We are seeking an enthusiastic and detail-oriented L1 SOC Analyst to join our 24/7 operations team as the first line of defense. This role is for a proactive individual who is passionate about cybersecurity and eager to learn. You will be responsible for monitoring our security platforms, performing initial analysis of alerts, and escalating potential threats to our L2/L3 analysts.
Please note: This is a 24/7 operational role.

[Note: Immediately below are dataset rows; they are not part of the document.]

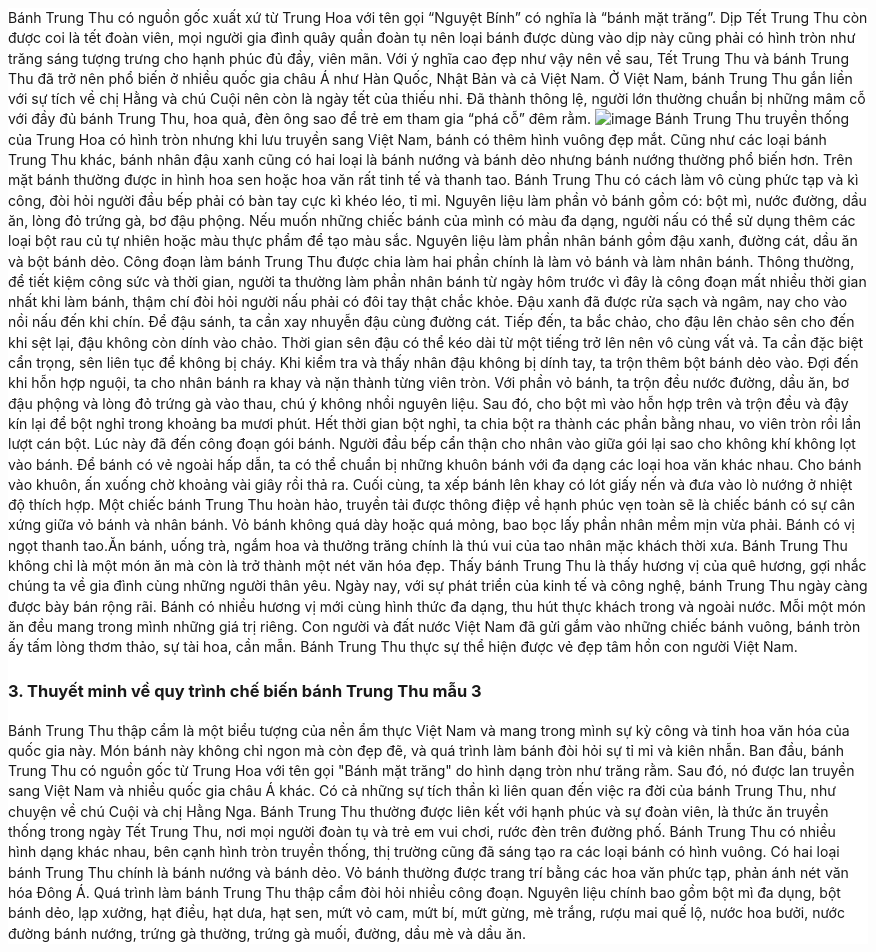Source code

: Bánh Trung Thu có nguồn gốc xuất xứ từ Trung Hoa với tên gọi “Nguyệt Bính” có nghĩa là “bánh mặt trăng”. Dịp Tết Trung Thu còn được coi là tết đoàn viên, mọi người gia đình quây quần đoàn tụ nên loại bánh được dùng vào dịp này cũng phải có hình tròn như trăng sáng tượng trưng cho hạnh phúc đủ đầy, viên mãn. Với ý nghĩa cao đẹp như vậy nên về sau, Tết Trung Thu và bánh Trung Thu đã trở nên phổ biến ở nhiều quốc gia châu Á như Hàn Quốc, Nhật Bản và cả Việt Nam. Ở Việt Nam, bánh Trung Thu gắn liền với sự tích về chị Hằng và chú Cuội nên còn là ngày tết của thiếu nhi. Đã thành thông lệ, người lớn thường chuẩn bị những mâm cỗ với đầy đủ bánh Trung Thu, hoa quả, đèn ông sao để trẻ em tham gia “phá cỗ” đêm rằm.
![image](https://i.vdoc.vn/data/image/2023/07/05/thuyet-minh-ve-cach-lam-banh-trung-thu.jpg)
Bánh Trung Thu truyền thống của Trung Hoa có hình tròn nhưng khi lưu truyền sang Việt Nam, bánh có thêm hình vuông đẹp mắt. Cũng như các loại bánh Trung Thu khác, bánh nhân đậu xanh cũng có hai loại là bánh nướng và bánh dẻo nhưng bánh nướng thường phổ biến hơn. Trên mặt bánh thường được in hình hoa sen hoặc hoa văn rất tinh tế và thanh tao. Bánh Trung Thu có cách làm vô cùng phức tạp và kì công, đòi hỏi người đầu bếp phải có bàn tay cực kì khéo léo, tỉ mỉ. Nguyên liệu làm phần  vỏ bánh gồm có: bột mì, nước đường, dầu ăn, lòng đỏ trứng gà, bơ đậu phộng. Nếu muốn những chiếc bánh của mình có màu đa dạng, người nấu có thể sử dụng thêm các loại bột rau củ tự nhiên hoặc màu thực phẩm để tạo màu sắc. Nguyên liệu làm phần nhân bánh gồm đậu xanh, đường cát, dầu ăn và bột bánh dẻo.
Công đoạn làm bánh Trung Thu được chia làm hai phần chính là làm vỏ bánh và làm nhân bánh. Thông thường, để tiết kiệm công sức và thời gian, người ta thường làm phần nhân bánh từ ngày hôm trước vì đây là công đoạn mất nhiều thời gian nhất khi làm bánh, thậm chí đòi hỏi người nấu phải có đôi tay thật chắc khỏe. Đậu xanh đã được rửa sạch và ngâm, nay cho vào nồi nấu đến khi chín. Để đậu sánh, ta cần xay nhuyễn đậu cùng đường cát. Tiếp đến, ta bắc chảo, cho đậu lên chảo sên cho đến khi sệt lại, đậu không còn dính vào chảo. Thời gian sên đậu có thể kéo dài từ một tiếng trở lên nên vô cùng vất vả. Ta cần đặc biệt cẩn trọng, sên liên tục để không bị cháy. Khi kiểm tra và thấy nhân đậu không bị dính tay, ta trộn thêm bột bánh dẻo vào. Đợi đến khi hỗn hợp nguội, ta cho nhân bánh ra khay và nặn thành từng viên tròn. Với phần vỏ bánh, ta trộn đều nước đường, dầu ăn, bơ đậu phộng và lòng đỏ trứng gà vào thau, chú ý không nhồi nguyên liệu. Sau đó, cho bột mì vào hỗn hợp trên và trộn đều và đậy kín lại để bột nghỉ trong khoảng ba mươi phút. Hết thời gian bột nghỉ, ta chia bột ra thành các phần bằng nhau, vo viên tròn rồi lần lượt cán bột. Lúc này đã đến công đoạn gói bánh. Người đầu bếp cẩn thận cho nhân vào giữa gói lại sao cho không khí không lọt vào bánh. Để bánh có vẻ ngoài hấp dẫn, ta có thể chuẩn bị những khuôn bánh với đa dạng các loại hoa văn khác nhau. Cho bánh vào khuôn, ấn xuống chờ khoảng vài giây rồi thả ra. Cuối cùng, ta xếp bánh lên khay có lót giấy nến và đưa vào lò nướng ở nhiệt độ thích hợp.
Một chiếc  bánh Trung Thu hoàn hảo, truyền tải được thông điệp về hạnh phúc vẹn toàn sẽ là chiếc bánh có sự cân xứng giữa vỏ bánh và nhân bánh. Vỏ bánh không quá dày hoặc quá mỏng, bao bọc lấy phần nhân mềm mịn vừa phải. Bánh có vị ngọt thanh tao.Ăn bánh, uống trà, ngắm hoa và thưởng trăng chính là thú vui của tao nhân mặc khách thời xưa.
Bánh Trung Thu không chỉ là một món ăn mà còn là trở thành một nét văn hóa đẹp. Thấy bánh Trung Thu là thấy hương vị của quê hương, gợi nhắc chúng ta về gia đình cùng những người thân yêu. Ngày nay, với sự phát triển của kinh tế và công nghệ, bánh Trung Thu ngày càng được bày bán rộng rãi. Bánh có nhiều hương vị mới cùng hình thức đa dạng, thu hút thực khách trong và ngoài nước.
Mỗi một món ăn đều mang trong mình những giá trị riêng. Con người và đất nước Việt Nam đã gửi gắm vào những chiếc bánh vuông, bánh tròn ấy tấm lòng thơm thảo, sự tài hoa, cần mẫn.  Bánh Trung Thu thực sự thể hiện được vẻ đẹp tâm hồn con người Việt Nam.
### 3\. Thuyết minh về quy trình chế biến bánh Trung Thu mẫu 3
Bánh Trung Thu thập cẩm là một biểu tượng của nền ẩm thực Việt Nam và mang trong mình sự kỳ công và tinh hoa văn hóa của quốc gia này. Món bánh này không chỉ ngon mà còn đẹp đẽ, và quá trình làm bánh đòi hỏi sự tỉ mỉ và kiên nhẫn.
Ban đầu, bánh Trung Thu có nguồn gốc từ Trung Hoa với tên gọi "Bánh mặt trăng" do hình dạng tròn như trăng rằm. Sau đó, nó được lan truyền sang Việt Nam và nhiều quốc gia châu Á khác. Có cả những sự tích thần kì liên quan đến việc ra đời của bánh Trung Thu, như chuyện về chú Cuội và chị Hằng Nga. Bánh Trung Thu thường được liên kết với hạnh phúc và sự đoàn viên, là thức ăn truyền thống trong ngày Tết Trung Thu, nơi mọi người đoàn tụ và trẻ em vui chơi, rước đèn trên đường phố.
Bánh Trung Thu có nhiều hình dạng khác nhau, bên cạnh hình tròn truyền thống, thị trường cũng đã sáng tạo ra các loại bánh có hình vuông. Có hai loại bánh Trung Thu chính là bánh nướng và bánh dẻo. Vỏ bánh thường được trang trí bằng các hoa văn phức tạp, phản ánh nét văn hóa Đông Á.
Quá trình làm bánh Trung Thu thập cẩm đòi hỏi nhiều công đoạn. Nguyên liệu chính bao gồm bột mì đa dụng, bột bánh dẻo, lạp xưởng, hạt điều, hạt dưa, hạt sen, mứt vỏ cam, mứt bí, mứt gừng, mè trắng, rượu mai quế lộ, nước hoa bưởi, nước đường bánh nướng, trứng gà thường, trứng gà muối, đường, dầu mè và dầu ăn.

The SOC team works in three rotating shifts morning, afternoon, and night) to ensure continuous monitoring and response.

Real-Time Monitoring & Triage

● Act as the first line of defense by continuously monitoring Jira tickets from security alerts on our SIEM, EDR, cloud, and email security platforms.
● Perform initial triage of alerts to identify their priority, severity, and potential impact based on pre-defined criteria.
● Follow documented Standard Operating Procedures (SOPs) to investigate, validate, and categorize alerts as true positives or false positives.

 

Alert Escalation & Documentation
● Escalate all validated security incidents and potential threats to L2 Analysts for in-depth investigation and response.
● Accurately and meticulously document all triage steps, findings, and communications in our incident management system/ticketing tool.
● Assist in creating and updating basic reports on alert volumes and common incidents.

 

 

Using Automation & Security Tools

● Utilize pre-built automation playbooks (SOAR) to enrich alerts with threat intelligence and contextual data to aid in triage.

● Operate core security tools to gather initial data for investigations (e.g., check firewall logs, query EDR for process history, look up domain reputation).

● Monitor cloud security dashboards (AWS, Azure) for high-priority alerts and common
misconfigurations, escalating as needed.

 

Collaboration & Shift Handovers

● Communicate effectively with the team during shift handovers, ensuring a smooth transition of open alerts and ongoing issues.
● Stay current with common attack vectors (e.g., phishing, malware) and basic threat intelligence.
● Identify and report on security tool issues or alerts that are generating a high number of false positives.

 

 

 

● Bachelor’s degree in Computer Science, Information Security, or a related field, or equivalent practical experience/certifications.
● Willingness and ability to work in a 24/7 rotational shift environment (morning, afternoon, and night).
● 0-2 years of experience in an IT, network operations, or security operations role.
● Core Skills: Excellent attention to detail, strong analytical-thinking, and clear written and verbal communication skills.
● Technical Fundamentals: A basic understanding of networking (TCP/IP), cloud security (AWS, Azure), AI and security fundamentals (malware, phishing, firewalls).
● Cloud Familiarity: Familiarity with core cloud concepts (AWS, Azure, or GCP) is highly desirable.
● Eagerness to Learn: A strong desire to learn and work with security automation (SOAR) platforms, SIEM, and EDR tools.
● Preferred certifications: CompTIA Security+, Network+, or equivalent foundational
security certifications.

● Be at the forefront of a modern, cloud-focused Security Operations Center.
● Receive excellent training and mentorship to build a career in cybersecurity.
● Gain foundational experience with cutting-edge cloud security, automation, and threat intelligence technologies.
● A clear career path for growth into L2, L3, and other senior security roles.